Дед Евмен внимательнее посмотрел на Марка, потрогал его ногу, потом костыли, заметил, что сделаны они из непрочного материала, а потому надо скорее выздоравливать.
— Ты, Евмен, свои насмешки дома или в конюшне оставил бы, — не выдержала мать и собрала губы в оборку, забыв, что единственный сын старика недавно погиб в Словакии.
— Какие же это, женщина добрая, насмешки? — с удивлением пожал плечами дед Евмен. — Я хочу, чтобы твой Марко сразу выздоравливал и брался за председательство. Потому что это мужчина приехал к нам! Он колхозную кладовую не сделает своей хижиной и с человеком не поздоровается матюгом.
— Эта песня хороша — начинай сначала. Ну чего ты прицепился, неугомонный, с тем председательством?
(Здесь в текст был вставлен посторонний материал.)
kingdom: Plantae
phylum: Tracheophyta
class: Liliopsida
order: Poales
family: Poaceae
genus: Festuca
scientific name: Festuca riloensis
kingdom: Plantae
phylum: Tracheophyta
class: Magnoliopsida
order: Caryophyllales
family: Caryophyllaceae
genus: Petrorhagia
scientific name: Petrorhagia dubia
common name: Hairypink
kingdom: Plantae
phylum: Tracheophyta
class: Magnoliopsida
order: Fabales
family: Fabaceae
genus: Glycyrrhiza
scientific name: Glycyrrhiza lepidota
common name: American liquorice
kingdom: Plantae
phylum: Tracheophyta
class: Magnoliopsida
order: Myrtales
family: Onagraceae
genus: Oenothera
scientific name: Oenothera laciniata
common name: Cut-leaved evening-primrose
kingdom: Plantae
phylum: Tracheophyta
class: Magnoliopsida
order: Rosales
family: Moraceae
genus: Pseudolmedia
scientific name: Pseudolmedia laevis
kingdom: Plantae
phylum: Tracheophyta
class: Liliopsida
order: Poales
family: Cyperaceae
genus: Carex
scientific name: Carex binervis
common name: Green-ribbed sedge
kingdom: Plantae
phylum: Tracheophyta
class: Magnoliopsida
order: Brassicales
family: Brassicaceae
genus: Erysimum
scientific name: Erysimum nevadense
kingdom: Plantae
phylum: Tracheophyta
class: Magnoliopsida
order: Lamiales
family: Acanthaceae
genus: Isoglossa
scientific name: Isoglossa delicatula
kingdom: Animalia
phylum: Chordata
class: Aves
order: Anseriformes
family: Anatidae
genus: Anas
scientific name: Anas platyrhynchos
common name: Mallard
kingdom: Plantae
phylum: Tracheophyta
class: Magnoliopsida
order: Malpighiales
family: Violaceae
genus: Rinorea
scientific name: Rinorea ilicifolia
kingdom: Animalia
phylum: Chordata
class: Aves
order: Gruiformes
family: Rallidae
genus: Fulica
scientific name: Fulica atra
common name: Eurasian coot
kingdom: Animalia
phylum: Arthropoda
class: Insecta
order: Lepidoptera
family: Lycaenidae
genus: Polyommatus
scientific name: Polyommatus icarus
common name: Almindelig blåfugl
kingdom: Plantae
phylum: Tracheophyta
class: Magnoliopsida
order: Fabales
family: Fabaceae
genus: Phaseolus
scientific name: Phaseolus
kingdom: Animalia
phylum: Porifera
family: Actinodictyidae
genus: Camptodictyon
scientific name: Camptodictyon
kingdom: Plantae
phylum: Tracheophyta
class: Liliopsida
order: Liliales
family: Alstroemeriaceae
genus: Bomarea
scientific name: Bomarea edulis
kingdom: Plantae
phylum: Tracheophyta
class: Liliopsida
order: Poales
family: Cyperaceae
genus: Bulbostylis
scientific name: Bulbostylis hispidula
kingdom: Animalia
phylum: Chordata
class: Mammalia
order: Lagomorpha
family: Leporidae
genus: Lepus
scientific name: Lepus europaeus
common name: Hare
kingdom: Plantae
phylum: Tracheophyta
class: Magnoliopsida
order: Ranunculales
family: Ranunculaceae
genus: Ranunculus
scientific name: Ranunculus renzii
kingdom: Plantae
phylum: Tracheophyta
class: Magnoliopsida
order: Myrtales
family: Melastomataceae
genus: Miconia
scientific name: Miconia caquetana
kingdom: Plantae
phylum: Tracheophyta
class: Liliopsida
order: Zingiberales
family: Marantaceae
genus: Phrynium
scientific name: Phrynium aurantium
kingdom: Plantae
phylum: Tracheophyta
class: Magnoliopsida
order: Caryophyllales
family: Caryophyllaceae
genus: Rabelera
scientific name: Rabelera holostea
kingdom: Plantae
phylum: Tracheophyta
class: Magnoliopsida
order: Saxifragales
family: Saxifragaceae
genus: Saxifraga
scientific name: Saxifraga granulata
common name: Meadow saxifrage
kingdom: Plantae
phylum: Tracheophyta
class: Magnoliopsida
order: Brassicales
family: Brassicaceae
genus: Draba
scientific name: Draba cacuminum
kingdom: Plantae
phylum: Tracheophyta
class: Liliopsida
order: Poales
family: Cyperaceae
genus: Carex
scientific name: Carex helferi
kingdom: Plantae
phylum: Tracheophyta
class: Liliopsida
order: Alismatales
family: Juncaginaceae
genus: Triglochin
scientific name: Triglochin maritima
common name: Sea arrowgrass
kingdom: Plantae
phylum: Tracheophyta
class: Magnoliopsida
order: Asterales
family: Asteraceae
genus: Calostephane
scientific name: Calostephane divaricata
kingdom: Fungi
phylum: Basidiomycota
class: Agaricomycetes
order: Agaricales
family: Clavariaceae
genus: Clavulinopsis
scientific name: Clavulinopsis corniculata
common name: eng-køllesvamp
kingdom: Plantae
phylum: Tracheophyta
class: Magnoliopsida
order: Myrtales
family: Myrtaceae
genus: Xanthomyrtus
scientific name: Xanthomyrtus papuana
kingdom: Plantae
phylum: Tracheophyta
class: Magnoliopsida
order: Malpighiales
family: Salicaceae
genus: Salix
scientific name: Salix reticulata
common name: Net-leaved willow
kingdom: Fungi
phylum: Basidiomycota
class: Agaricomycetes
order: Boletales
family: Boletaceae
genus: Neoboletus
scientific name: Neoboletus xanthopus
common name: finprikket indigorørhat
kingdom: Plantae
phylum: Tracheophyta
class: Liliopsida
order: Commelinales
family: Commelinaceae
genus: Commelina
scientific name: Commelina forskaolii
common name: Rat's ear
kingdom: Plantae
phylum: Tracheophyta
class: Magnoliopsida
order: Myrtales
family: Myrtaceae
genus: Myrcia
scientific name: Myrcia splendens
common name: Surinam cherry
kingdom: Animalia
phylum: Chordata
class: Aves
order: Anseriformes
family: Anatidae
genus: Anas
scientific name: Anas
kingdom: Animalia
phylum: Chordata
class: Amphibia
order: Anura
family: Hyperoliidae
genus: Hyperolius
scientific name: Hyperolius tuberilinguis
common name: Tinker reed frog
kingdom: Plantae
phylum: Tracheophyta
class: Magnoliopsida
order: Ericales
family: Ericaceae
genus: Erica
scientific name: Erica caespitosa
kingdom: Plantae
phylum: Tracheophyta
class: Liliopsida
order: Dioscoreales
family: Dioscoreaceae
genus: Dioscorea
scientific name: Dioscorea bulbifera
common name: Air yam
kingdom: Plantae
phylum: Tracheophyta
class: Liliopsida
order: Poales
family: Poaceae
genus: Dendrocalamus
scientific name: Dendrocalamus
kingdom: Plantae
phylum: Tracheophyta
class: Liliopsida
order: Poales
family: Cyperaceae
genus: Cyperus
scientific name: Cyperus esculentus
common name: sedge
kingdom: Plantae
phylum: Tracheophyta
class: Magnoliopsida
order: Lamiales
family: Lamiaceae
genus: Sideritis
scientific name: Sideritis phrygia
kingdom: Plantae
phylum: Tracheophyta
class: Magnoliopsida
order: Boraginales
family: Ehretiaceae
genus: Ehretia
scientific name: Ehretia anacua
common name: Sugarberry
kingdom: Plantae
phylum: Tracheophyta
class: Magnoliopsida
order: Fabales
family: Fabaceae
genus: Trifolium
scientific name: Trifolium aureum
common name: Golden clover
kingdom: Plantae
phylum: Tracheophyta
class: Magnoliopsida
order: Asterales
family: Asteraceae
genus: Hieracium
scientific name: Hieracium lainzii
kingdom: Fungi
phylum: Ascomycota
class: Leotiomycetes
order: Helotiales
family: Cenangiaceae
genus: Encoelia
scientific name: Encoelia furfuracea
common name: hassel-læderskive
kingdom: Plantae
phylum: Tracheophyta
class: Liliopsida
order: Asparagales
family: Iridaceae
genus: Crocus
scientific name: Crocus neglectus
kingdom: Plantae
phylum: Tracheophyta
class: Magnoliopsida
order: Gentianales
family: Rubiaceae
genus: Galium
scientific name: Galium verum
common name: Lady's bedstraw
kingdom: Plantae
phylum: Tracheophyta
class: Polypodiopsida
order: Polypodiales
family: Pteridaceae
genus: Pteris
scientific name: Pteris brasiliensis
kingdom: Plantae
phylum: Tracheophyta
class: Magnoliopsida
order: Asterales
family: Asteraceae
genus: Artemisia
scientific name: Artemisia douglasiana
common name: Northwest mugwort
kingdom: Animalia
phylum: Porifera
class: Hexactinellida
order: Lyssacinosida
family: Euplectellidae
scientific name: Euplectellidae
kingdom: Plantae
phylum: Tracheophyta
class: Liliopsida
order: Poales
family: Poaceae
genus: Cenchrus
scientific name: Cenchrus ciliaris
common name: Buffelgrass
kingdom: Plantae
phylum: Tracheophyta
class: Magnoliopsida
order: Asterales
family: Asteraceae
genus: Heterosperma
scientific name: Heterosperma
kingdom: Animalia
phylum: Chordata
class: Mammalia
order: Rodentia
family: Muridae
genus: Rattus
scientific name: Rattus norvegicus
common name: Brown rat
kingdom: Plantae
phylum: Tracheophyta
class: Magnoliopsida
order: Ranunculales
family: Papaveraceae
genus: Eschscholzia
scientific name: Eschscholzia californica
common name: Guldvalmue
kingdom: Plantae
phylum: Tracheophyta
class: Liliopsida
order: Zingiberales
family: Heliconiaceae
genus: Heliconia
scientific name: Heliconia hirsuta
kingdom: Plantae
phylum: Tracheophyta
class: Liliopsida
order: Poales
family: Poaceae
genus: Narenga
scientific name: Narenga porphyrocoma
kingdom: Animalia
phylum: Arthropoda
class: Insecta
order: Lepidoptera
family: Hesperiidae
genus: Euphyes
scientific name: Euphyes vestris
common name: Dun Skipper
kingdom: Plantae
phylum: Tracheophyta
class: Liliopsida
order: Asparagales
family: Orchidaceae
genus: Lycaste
Мало тебе одного Безбородько? — уже совсем возмутилась мать.
— Эге, если бы он один, хулитель, был! — На белковатых глазах старика зашевелились колючие искорки. — Одного шелягового[10] правителя, куда ни шло, можем и водкой по уши залить, и раскормить, как свинью. А вот все его кодло, увидишь, пустит нас с сумами по миру. Ты этого хочешь?
— Эт, ничего я не хочу, только не болтай лишнего, не забивай мне баки в такой праздничный день.
— Ох и умные твои баки, как у Николая Второго.
— А чтоб тебе всячина, уже и до царя добрался, — сразу повеселела мать.
— Я весь век к правителям добираюсь, а они ко мне, так пока что и живем. А ты что-то свои воспоминания на очень осторожное сито начинаешь пересевать! — с полным пренебрежением отвернул надувшееся лицо от Анны. — Тебе же, Марко, хоть бы ты и без ног был, все равно придется председательствовать. Вот и принимай задаток! — бережно вытянул аж из-под рубашки какую-то истрепанную и потемневшую от времени или ненастья книгу.
Она напомнила Марку что-то далекое и родное, и сердце, опережая ум, ускорило свои перебои.
— Что это, деда?
— Не узнаешь?
— Узнаю и не узнаю.
— Довоенный список нашего села, — печаль прокатилась глазами старика. — Помнишь?
— Помню. — Марко, волнуясь, взял книгу. — Где же вы ее раздобыли?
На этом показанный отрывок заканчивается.